Mientras Tiara buscaba los restos de aquella ciudad perdida, Iris y Finnur monitorizaban el comportamiento del volcán y los diversos síntomas de su actividad. En una ventana situada en la parte izquierda de la pantalla recibían los datos de los sismógrafos instalados en la isla. Sus lecturas indicaban vibraciones constantes en el subsuelo: aunque no eran perceptibles para los humanos, su dibujo revelaba que el pulso de la Tierra estaba acelerado, como si la vieja señora hubiera tomado más café de la cuenta.

– Hay tremor volcánico. Todos los datos hablan de una erupción inminente -insistió Iris.

– ¿A qué le llamas inminente, kanina?

«Conejito». Las primeras mil veces que Finnur llamó así a Iris incluso le hicieron gracia. Eso fue muchos años atrás.

– Creo que cualquiera entiende qué significa «inminente», Finnur.

Gracias a los datos de los GPS y de la batimetría del fondo, sabían que toda la caldera estaba ascendiendo y que la isla central de Kameni se hallaba diez centímetros más alta que hacía dos semanas. Esa deformación del suelo podía indicar que la cámara de magma se estaba rellenando con grandes masas de roca fundida que subía desde las profundidades de la Tierra. Las lecturas gravimétricas sugerían lo mismo, así como el volumen de dióxido de sulfuro que brotaba del suelo.

– Por la velocidad a la que asciende el magma, todavía deben faltar varias semanas para tu supuesta erupción -dijo Finnur-. Y puede que el proceso se detenga por sí solo. Es lo que suele ocurrir.

– Tú lo has dicho. «Suele» ocurrir. Pero a veces sucede lo peor. Y la velocidad de ascenso del magma no ha dejado de crecer en las últimas semanas. Si sigue en esa progresión geométrica, podemos tener una erupción antes de siete días.

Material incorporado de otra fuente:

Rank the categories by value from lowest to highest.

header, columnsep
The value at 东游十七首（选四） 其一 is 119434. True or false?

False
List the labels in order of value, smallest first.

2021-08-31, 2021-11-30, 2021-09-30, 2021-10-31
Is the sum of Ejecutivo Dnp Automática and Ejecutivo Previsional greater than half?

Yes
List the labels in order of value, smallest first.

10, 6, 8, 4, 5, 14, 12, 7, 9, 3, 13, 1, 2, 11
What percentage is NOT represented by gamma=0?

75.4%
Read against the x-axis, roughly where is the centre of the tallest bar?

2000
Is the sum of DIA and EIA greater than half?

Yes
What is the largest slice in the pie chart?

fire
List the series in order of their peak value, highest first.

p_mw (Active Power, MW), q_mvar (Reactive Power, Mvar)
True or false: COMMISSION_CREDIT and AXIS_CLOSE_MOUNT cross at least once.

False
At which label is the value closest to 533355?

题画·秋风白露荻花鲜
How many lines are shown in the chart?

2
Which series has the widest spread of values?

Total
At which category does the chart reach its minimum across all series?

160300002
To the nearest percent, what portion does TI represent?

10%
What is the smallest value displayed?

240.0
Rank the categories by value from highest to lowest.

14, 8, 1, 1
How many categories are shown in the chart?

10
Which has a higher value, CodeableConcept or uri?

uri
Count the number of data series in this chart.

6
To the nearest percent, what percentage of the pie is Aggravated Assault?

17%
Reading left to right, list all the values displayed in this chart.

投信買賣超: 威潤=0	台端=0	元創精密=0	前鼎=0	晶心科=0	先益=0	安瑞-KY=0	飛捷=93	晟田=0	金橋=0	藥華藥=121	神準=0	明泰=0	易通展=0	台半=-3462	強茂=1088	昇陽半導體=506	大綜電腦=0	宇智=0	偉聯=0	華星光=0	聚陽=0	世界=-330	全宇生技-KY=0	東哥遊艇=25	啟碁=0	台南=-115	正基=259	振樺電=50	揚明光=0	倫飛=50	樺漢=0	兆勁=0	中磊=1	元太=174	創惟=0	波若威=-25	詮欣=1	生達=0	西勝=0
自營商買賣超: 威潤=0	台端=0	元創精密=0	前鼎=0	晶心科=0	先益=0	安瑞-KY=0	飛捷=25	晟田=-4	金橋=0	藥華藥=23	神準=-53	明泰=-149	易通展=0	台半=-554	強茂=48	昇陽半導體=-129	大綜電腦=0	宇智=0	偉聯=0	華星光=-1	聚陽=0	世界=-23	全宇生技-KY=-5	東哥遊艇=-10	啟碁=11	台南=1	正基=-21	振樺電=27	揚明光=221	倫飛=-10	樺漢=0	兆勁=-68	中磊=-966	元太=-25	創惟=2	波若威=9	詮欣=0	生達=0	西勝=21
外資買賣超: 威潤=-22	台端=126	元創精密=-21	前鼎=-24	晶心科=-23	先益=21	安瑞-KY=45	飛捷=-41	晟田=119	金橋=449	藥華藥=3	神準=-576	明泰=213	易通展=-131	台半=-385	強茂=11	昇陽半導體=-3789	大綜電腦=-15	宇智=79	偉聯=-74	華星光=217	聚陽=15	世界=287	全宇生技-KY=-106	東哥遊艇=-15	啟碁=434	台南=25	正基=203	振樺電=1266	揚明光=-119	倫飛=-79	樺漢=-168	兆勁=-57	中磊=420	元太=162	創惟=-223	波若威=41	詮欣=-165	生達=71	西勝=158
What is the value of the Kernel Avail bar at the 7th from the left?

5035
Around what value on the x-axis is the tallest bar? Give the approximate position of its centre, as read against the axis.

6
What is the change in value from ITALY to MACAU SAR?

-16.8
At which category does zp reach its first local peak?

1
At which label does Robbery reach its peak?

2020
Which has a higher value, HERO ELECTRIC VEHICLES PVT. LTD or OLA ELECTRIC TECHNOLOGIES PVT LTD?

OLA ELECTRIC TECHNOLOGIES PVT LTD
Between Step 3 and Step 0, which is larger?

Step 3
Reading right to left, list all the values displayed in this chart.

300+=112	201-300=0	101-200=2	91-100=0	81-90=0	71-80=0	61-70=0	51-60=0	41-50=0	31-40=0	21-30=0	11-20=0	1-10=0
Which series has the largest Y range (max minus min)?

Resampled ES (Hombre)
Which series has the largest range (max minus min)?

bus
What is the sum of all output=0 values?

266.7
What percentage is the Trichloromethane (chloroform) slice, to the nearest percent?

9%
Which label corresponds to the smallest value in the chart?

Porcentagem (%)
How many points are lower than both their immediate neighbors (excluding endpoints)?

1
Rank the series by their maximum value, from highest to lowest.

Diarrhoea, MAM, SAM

– ¡Qué feliz serías entonces, Gran Sacerdotisa de las Catástrofes! ¿A que te encantaría presenciar una explosión como la de Long Valley y ver cómo todo esto vuela por los aires, aunque se lleve tu bello culo por delante?

Iris resopló y se mordió el labio. No iba a caer en la tentación de pelear.

– Deberíamos dar la alarma, Finnur. De nivel naranja por lo menos.

– Nosotros sólo tenemos que rendir cuentas a Sideris y al señor Kosmos. Que den la alerta los del ISMOSAV [5] . Es su trabajo.

– Sabes que no lo harán hasta el último momento -dijo Iris, convencida de que no habría alerta en Santorini, ni roja ni naranja ni amarilla, hasta que así lo decidiera Kosmos, el auténtico dueño de la isla.

– Aun así, el plan de evacuación es muy eficaz -dijo Finnur-. El ejército puede sacar de Santorini a todo el mundo en cuestión de horas. No te preocupes tanto, kanina.

– Nuestro trabajo es preocuparnos.

– Al turismo de Santorini le ha costado mucho recuperarse después de la última erupción. ¿Qué quieres, hundirlo de nuevo?

– No tergiverses las cosas. Siento mucho si el turismo se hunde. Pero nuestra misión no es hacer de relaciones públicas. Estamos aquí para observar, medir e interpretar hechos.

– Vivimos y trabajamos en esta isla, kanina. Si por tu culpa se decreta una evacuación general y luego no ocurre nada, no serás el personaje más popular de Santorini.

– Seguro que en Long Valley había gente que pensaba lo mismo que tú, y mira lo que ha pasado.